The Unapologetic Mathematician

Mathematics for the interested outsider

Oh, Flock

I’m testing a new browser: Flock Partly this is because it’s supposed to have a built-in WordPress editor, which I’m trying to use now.  From the looks of it, though, it really doesn’t have much beyond bare-bones support, which just makes it good for little notes like this, but not proper posts like I make.

I’ll give the browser a try, but I think I’ll end up falling back to Safari.

May 13, 2008 - Posted by John Armstrong | Uncategorized | | 8 Comments

8 Comments »

  1. Do you have trouble with paragraph formatting in Safari? When I first started blogging a few months ago, I had some problems with the WordPress editor in Safari, and had to use Firefox instead. Seems to have been cleared up with the latest Safari update, though.

    Comment by musesusan | May 13, 2008

  2. There’s actually a setting in WordPress to use their “rich text” editor or not, and that one seems to kill newlines. The raw text editor never gave me a problem.

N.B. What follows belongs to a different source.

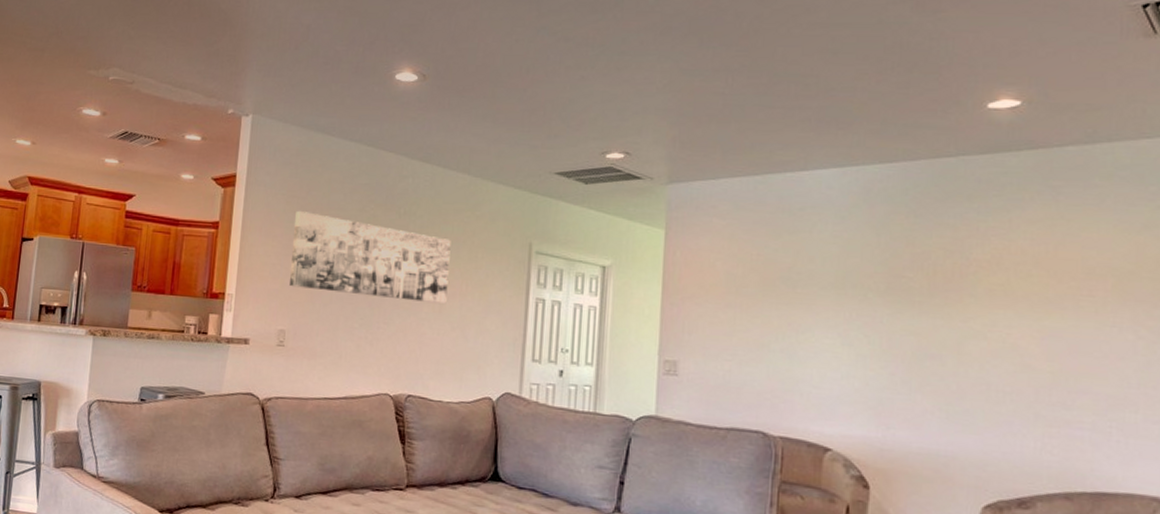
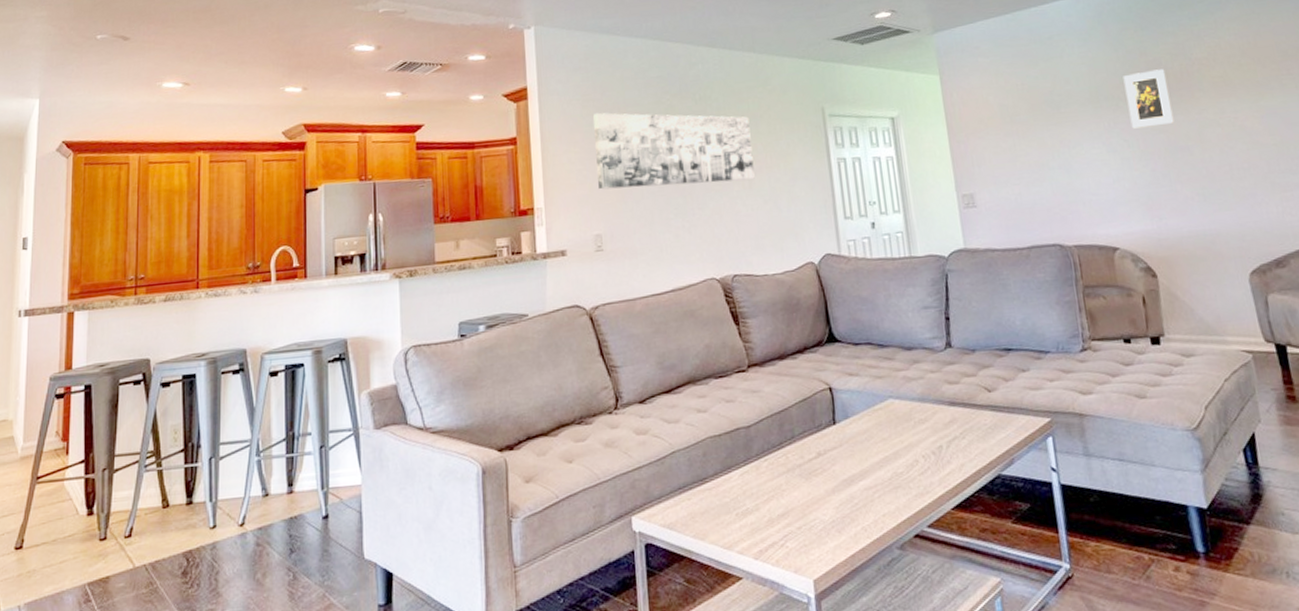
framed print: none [877,263,933,327] -> present [1123,69,1174,129]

    Comment by John Armstrong | May 13, 2008

  3. I guess I’m not sure what the advantage is of having a browser with a built-in blog editor, since WordPress and other blogging sites provide their own editors.

    Comment by musesusan | May 14, 2008

  4. If it were a proper WordPress editor that had proper WordPress features and could actually show me a proper preview, I could compose offline. Remember that my sole computer is a laptop and I may not always have access to the internet.

    Comment by John Armstrong | May 14, 2008

  5. Ah, good point. I hadn’t even thought about that.

    Comment by musesusan | May 14, 2008

  6. Eh. I gave Flock a try awhile ago, but I moved back to Firefox, and then to Camino (now that I have a Mac). Flock is Mozilla-based, so it’s pretty much Firefox with a zillion extensions, in my eyes.

    By the way, hi. Haha.

    Comment by Katie Fellows | May 15, 2008

  7. Yeah, most extensions are pretty pointless. Safari opens up a lot of real estate for me and then gets the hell out of my way, which I like. I thought I’d give Flock a try, based on some reviews, but it didn’t live up to the hype.

    Comment by John Armstrong | May 15, 2008

  8. The really tricky part with offline previewing is setting up the LaTeX rendering process. That’s set up on the web server side, so you’d need to be running local installations of a web server, database, and WordPress before even starting to set up the LaTeX plugin.